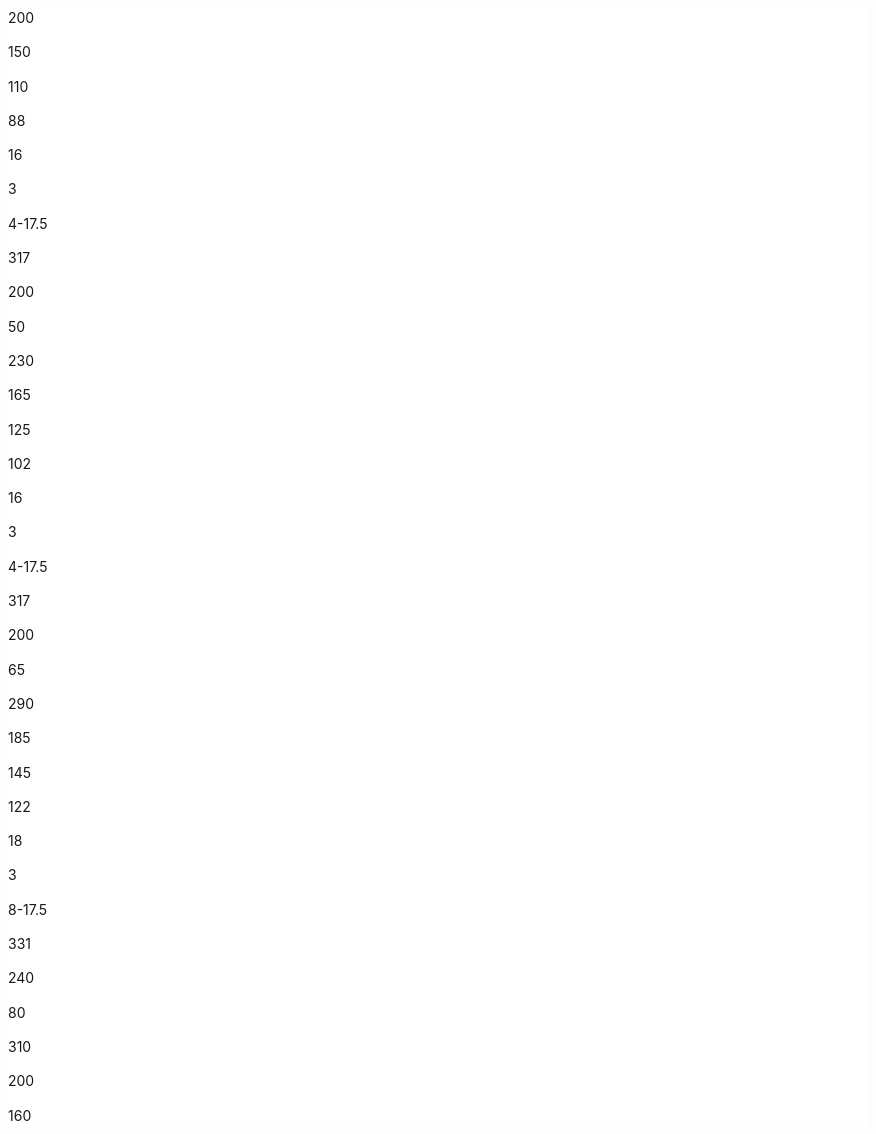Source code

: 200

150

110

88

16

3

4-17.5

317

200

50

230

165

125

102

16

3

4-17.5

317

200

65

290

185

145

122

18

3

8-17.5

331

240

80

310

200

160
· · · · · · ·
-- Aim of the task --
Extract every line of source text that follows the picture in the items above, reproducing each one without change. Leave the picture out of your answer.

-- Solution for this exercise --
Source code

: 200

150

110

88

16

3

4-17.5

317

200

50

230

165

125

102

16

3

4-17.5

317

200

65

290

185

145

122

18

3

8-17.5

331

240

80

310

200

160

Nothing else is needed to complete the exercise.